** Work task **
According to the Python tutorial, what does it mean that the elements of a tuple are immutable?

START Source extract

The ability to learn from data defines our scientific endevour. Data hides useful information, whether that information be in spreadsheets, images, sounds, and even the written word. Modern tools are making extracting knowledge from data ever more powerful, and perhaps more importantly, easier.

A quick YouTube search will show an endless supply of tutorials on data science and Python. Along with Google, Stackoverflow, Kaggle and Towards Data Science.

Resources for all produced material.

* https://www.kaggle.com/learn/pandas
* https://docs.python.org/3/tutorial/index.html
* https://devdocs.io/pandas~0.25/reference/api/pandas.dataframe

# Lists

## Create a list

A list in Python is created using a set of square brackets. The elements are all seprarated by a comma. You can have integer and string 'character' data types.

The positions of the elements within a list start from 0 'zero', [0 |1 |2 |3 |...]. So in a list with elements [a,b,c,d,e,f], a has the zero'th position, 'b' has the first position, c has the second position, etc.

In [161]:
my_list = [1,2,3,4,5,6] 

In [162]:
# list index, get the first value within the list
print(my_list[0])

1


In [163]:
# get the last value from the list, using negative indexing 
my_list[-1]

6

In [173]:
# deleting the 1st item in a list
## we can also use pop(), remove() to delete elements in a list 
del my_list[0]
my_list

[3, 4, 5, 6]

In [165]:
# Use the length function to get the number of elements in the list
len(my_list)

5

In [67]:
# add an integer 7 to the list
# # we use append() to add an element to our list. In this case we will include the exacty value of the element we want to add.
my_list.append(7)
my_list

[2, 3, 4, 5, 6, 7]

# Exercise

#### Question 1
Create a list called list1 andassign the digits 0,..9 to it. 

In [177]:
list1 = [0,1,2,3,4,5,6,7,8,9]

#### Question 2
Output the first element in the list.

In [178]:
list1[0]

0

#### Question 3
Output the last element in the list.

In [179]:
list1[-1]

9

#### Question 4
Delete the value 3 from your list.

In [180]:
del list1[3]
list1

[0, 1, 2, 4, 5, 6, 7, 8, 9]

#### Question 5
Add the value 13 in your list.

In [181]:
list1.append(13)

In [182]:
## Just checking to see if 13 is added to list1
list1

[0, 1, 2, 4, 5, 6, 7, 8, 9, 13]

### There are countless other operations you can perform on lists.

#

#

#

#

#

#

# Tuples 

## Create a Tuple
Tuples are much like lists. The elements are immutable, though. This means that they cannot be changed once created.


In [13]:
my_tuple = (3, 5, 'two')
my_tuple

(3, 5, 'two')

END Source extract
START Extracted entries

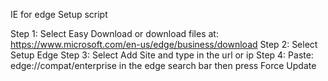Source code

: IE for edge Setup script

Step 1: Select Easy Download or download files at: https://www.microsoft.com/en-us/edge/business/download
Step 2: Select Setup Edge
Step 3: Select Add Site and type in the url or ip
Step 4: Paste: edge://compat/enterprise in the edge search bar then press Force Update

END Extracted entries
START Extracted entries

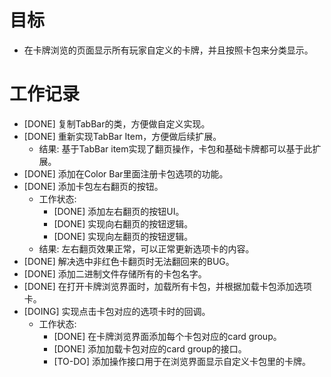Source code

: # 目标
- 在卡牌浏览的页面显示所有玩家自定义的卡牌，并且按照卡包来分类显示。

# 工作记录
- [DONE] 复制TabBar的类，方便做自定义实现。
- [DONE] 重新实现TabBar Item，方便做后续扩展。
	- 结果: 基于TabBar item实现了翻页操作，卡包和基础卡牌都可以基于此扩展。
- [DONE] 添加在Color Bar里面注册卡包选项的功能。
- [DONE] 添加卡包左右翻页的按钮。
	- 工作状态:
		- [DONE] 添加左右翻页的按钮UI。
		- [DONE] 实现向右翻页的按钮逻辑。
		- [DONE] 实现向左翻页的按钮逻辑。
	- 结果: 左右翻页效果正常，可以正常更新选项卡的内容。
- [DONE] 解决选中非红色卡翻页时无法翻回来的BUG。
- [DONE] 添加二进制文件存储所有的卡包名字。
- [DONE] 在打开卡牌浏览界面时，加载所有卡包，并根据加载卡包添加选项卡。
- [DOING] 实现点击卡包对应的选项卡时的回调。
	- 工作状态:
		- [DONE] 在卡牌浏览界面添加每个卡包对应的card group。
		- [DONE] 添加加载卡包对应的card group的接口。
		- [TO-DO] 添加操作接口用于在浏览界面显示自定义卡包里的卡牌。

END Extracted entries

** Exercise result **
They cannot be changed once created.